Tissue invasion is the mechanism by which tumor cells expand into nearby environments. Metastasis refers to the process of tumor cells breaking away from the primary tumor, migrating to a new location and establishing a new, or secondary tumor, in the new environment. Both of these complex processes leverage existing cellular mechanisms, such as the Adherens Junction Signaling pathway, to enable invasion and migration of the tumor cells.
Adherens junctions are dynamic structures that form, strengthen and spread, degrade, and then re-form as their associated proteins create connections with counterparts from adjacent cells. The Adherens junction serves multiple functions, such as initiation and stabilization of cell-cell adhesion, regulation of the actin cytoskeleton, intracellular signaling, and transcriptional regulation. They can appear as bands encircling the cell (zonula adherens) or as spots of attachment to the extracellular matrix (adhesion plaques).

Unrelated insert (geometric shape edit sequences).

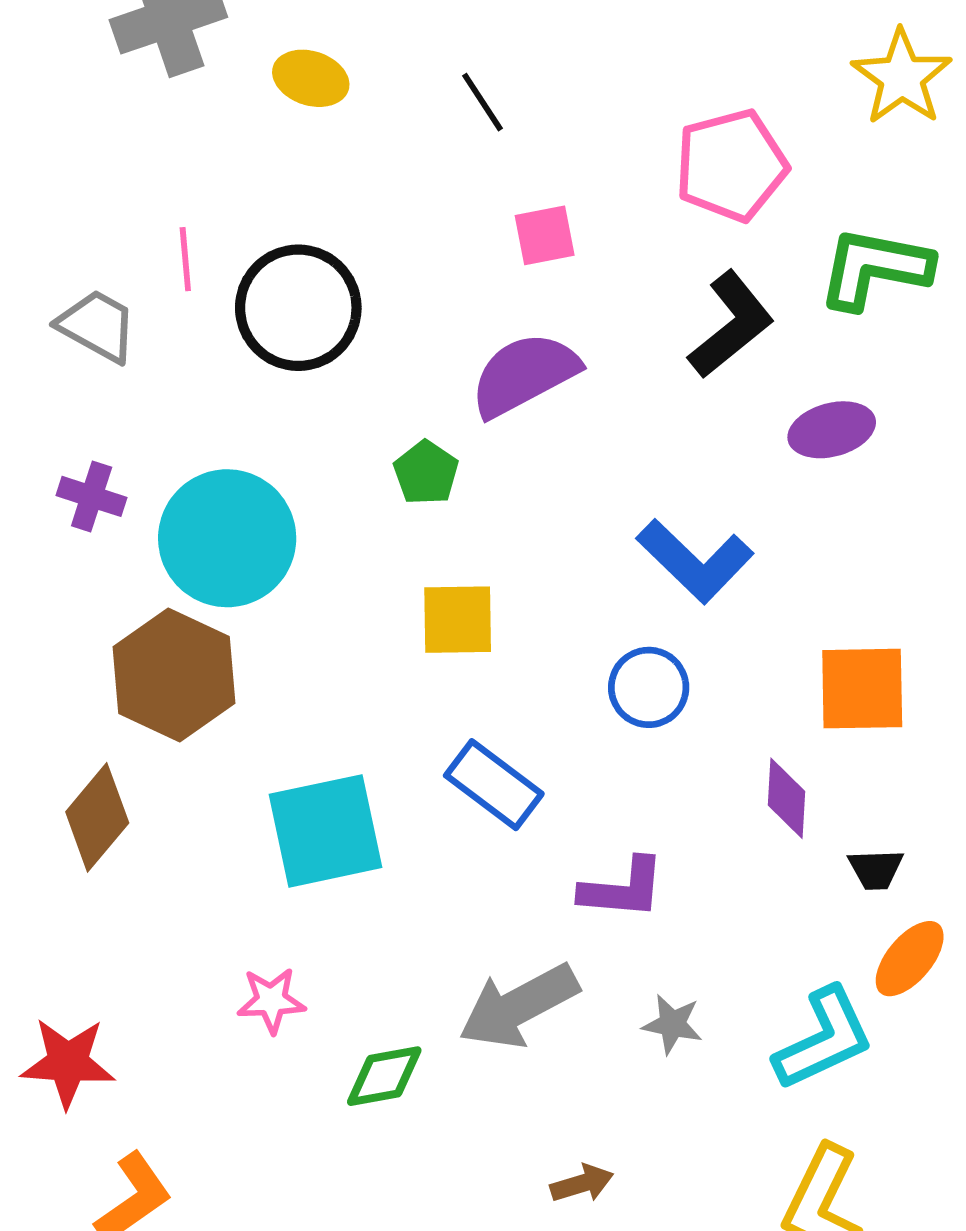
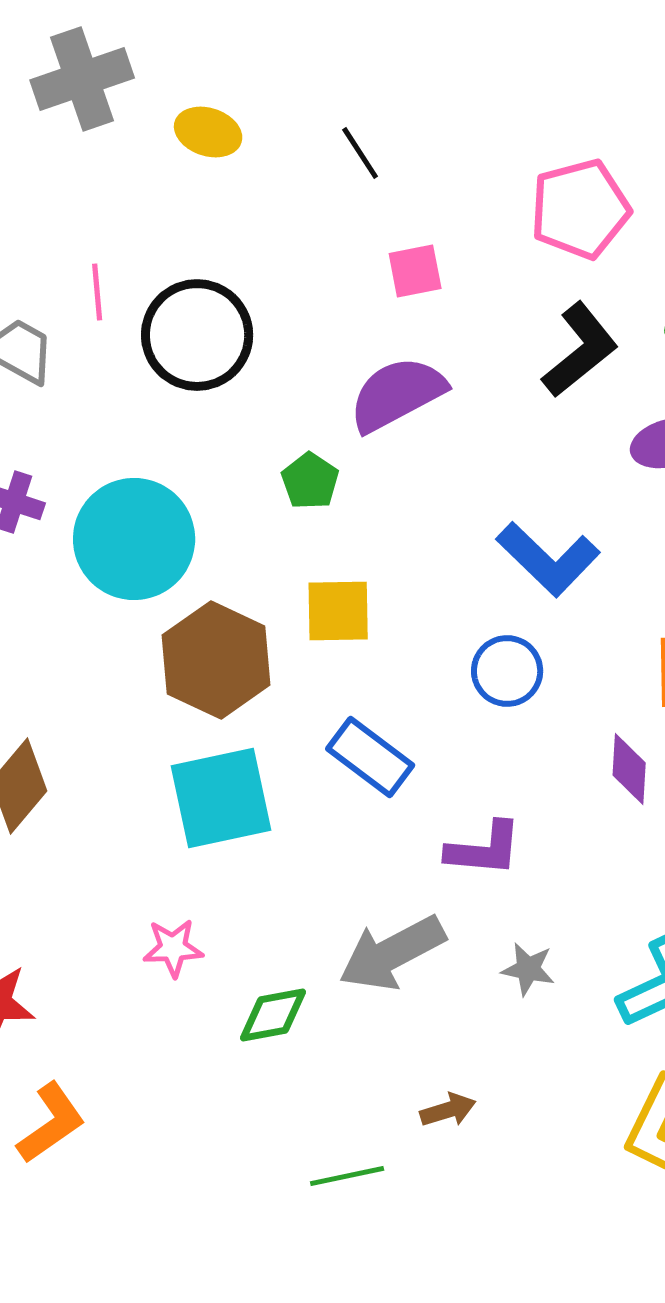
brown hexagon: (174, 675) -> (216, 660), moved

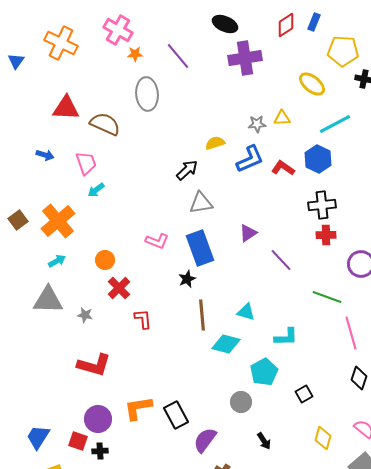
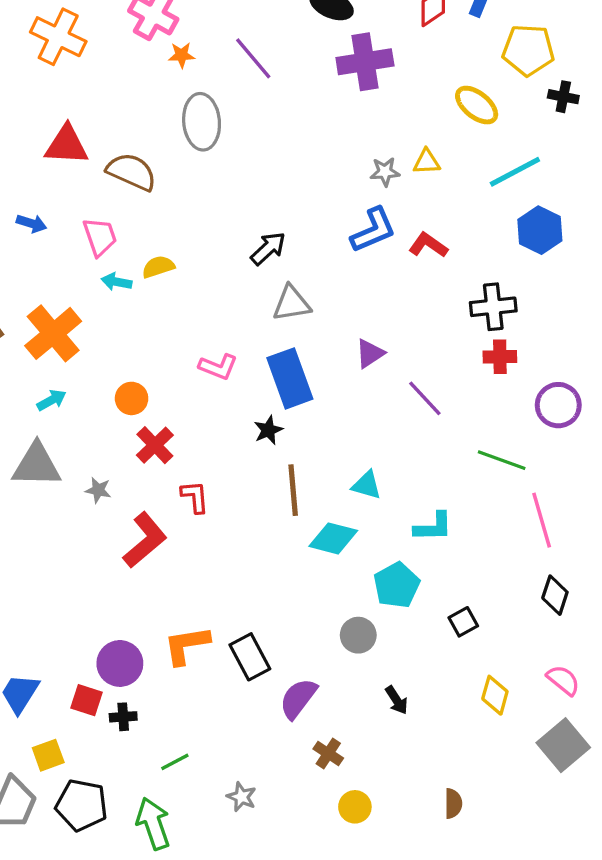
yellow semicircle: (215, 143) -> (158, 267), moved
blue hexagon: (318, 159) -> (540, 230), moved
cyan arrow: (96, 190) -> (117, 282), turned 48
red L-shape: (94, 365) -> (145, 540), moved, turned -56

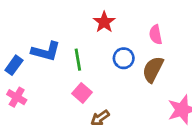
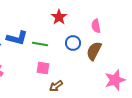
green line: (78, 60) -> (40, 44), turned -70
pink square: (82, 93) -> (43, 68), turned -32

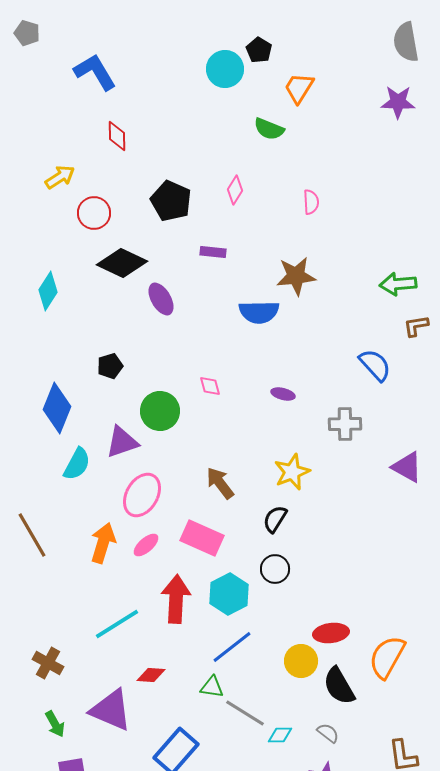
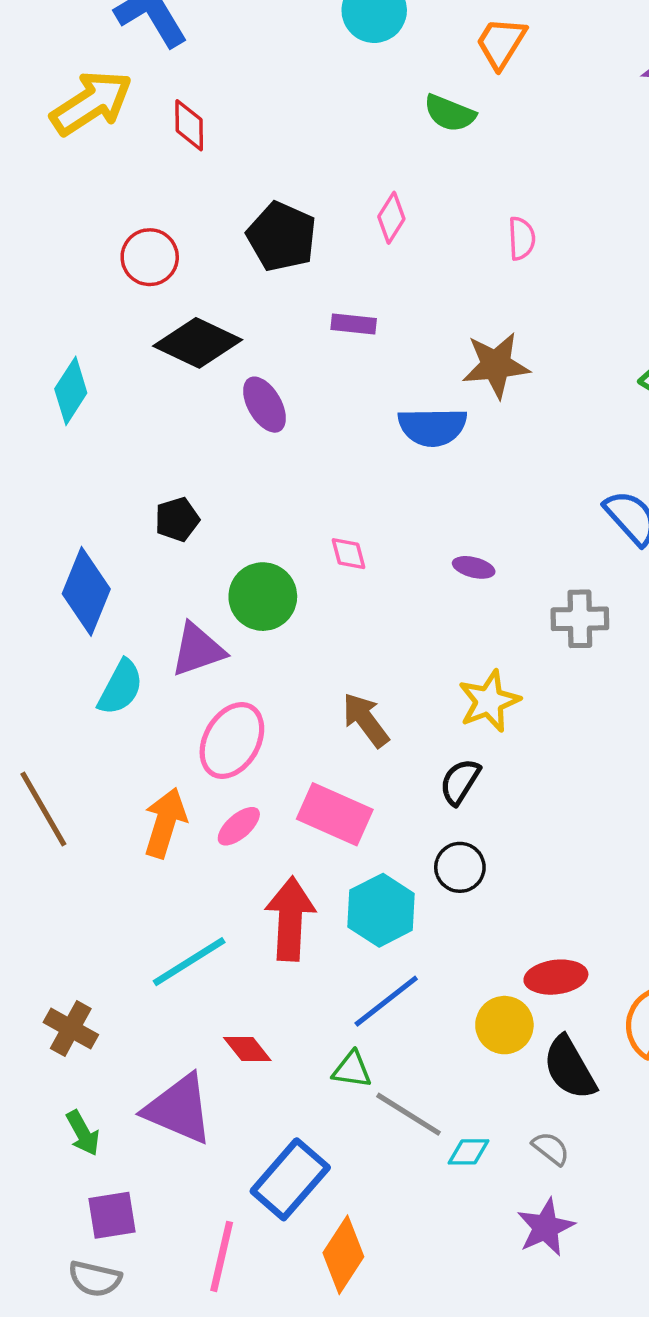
yellow arrow: (60, 177) -> (91, 103), moved, size x1.6
red diamond: (151, 675) -> (247, 1049), turned 48

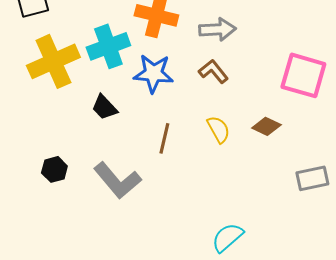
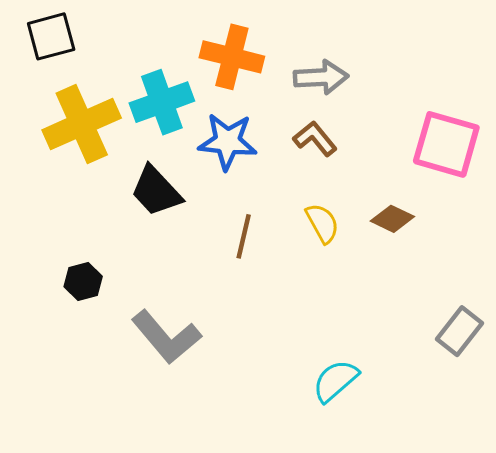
black trapezoid: (104, 107) -> (156, 191), size x1.4
gray rectangle: (312, 178) -> (459, 331), moved, turned -40
gray L-shape: (117, 180) -> (166, 337), moved

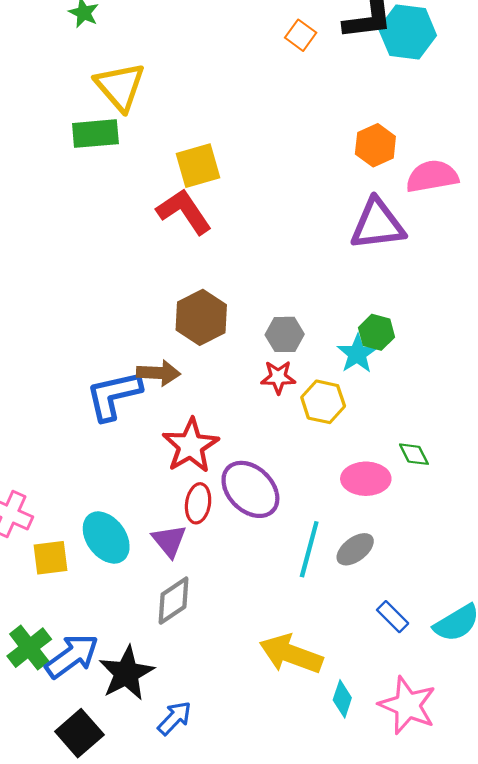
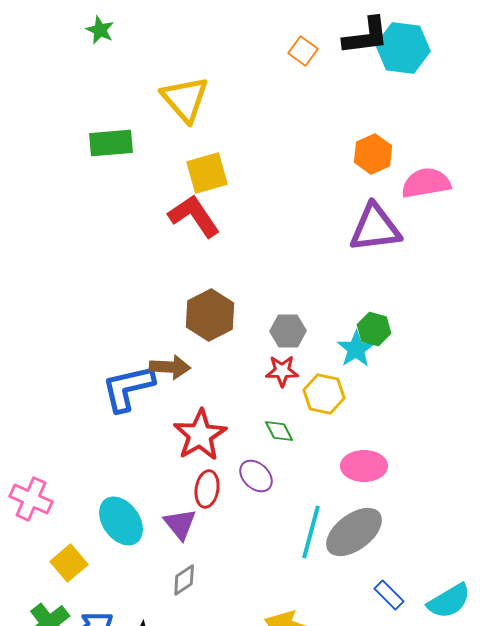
yellow triangle: (120, 87) -> (185, 99), moved
green diamond: (414, 454) -> (279, 431), moved
purple ellipse: (250, 489) -> (256, 476), size x0.6
gray ellipse: (355, 549) -> (354, 532), size x1.6
yellow square: (51, 558) -> (69, 563), moved, turned -33
gray diamond: (173, 601) -> (184, 580), size x0.7

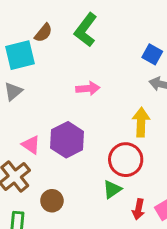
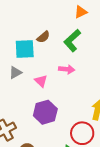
pink arrow: (88, 88) -> (67, 69), moved
pink triangle: (31, 145) -> (41, 81), moved

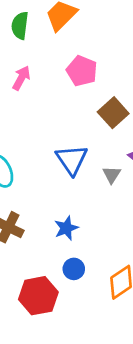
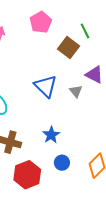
pink pentagon: (82, 71) -> (41, 22), turned 30
red hexagon: (38, 296) -> (27, 175), moved

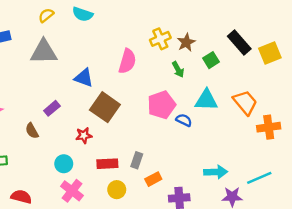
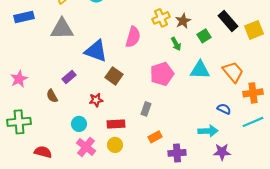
blue triangle: (84, 78) -> (96, 51), size x1.4
brown square: (105, 107) -> (114, 76), size x0.7
blue semicircle: (184, 120) -> (224, 109), moved
gray rectangle: (137, 160) -> (146, 109), moved
cyan line: (259, 178) -> (253, 122), moved
yellow circle: (117, 190) -> (115, 145), moved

Under normal conditions, this helps create order among the cells. Cell-cell junctions link cells to adjacent cells in tissue. They also regulate tissue homeostasis in critical cell processes that include tissue barrier function, cell proliferation, and migration. Defects in cell-cell junctions give rise to a wide range of tissue abnormalities that disrupt homeostasis and are common in genetic abnormalities and cancers.
The connection between cell junctions and the cytoskeleton is still under investigation. It may be more dynamic than originally considered and may rely on multiple, weak associations between the cadherin-catenin complex and the actin cytoskeleton or rely on other membrane-associated proteins.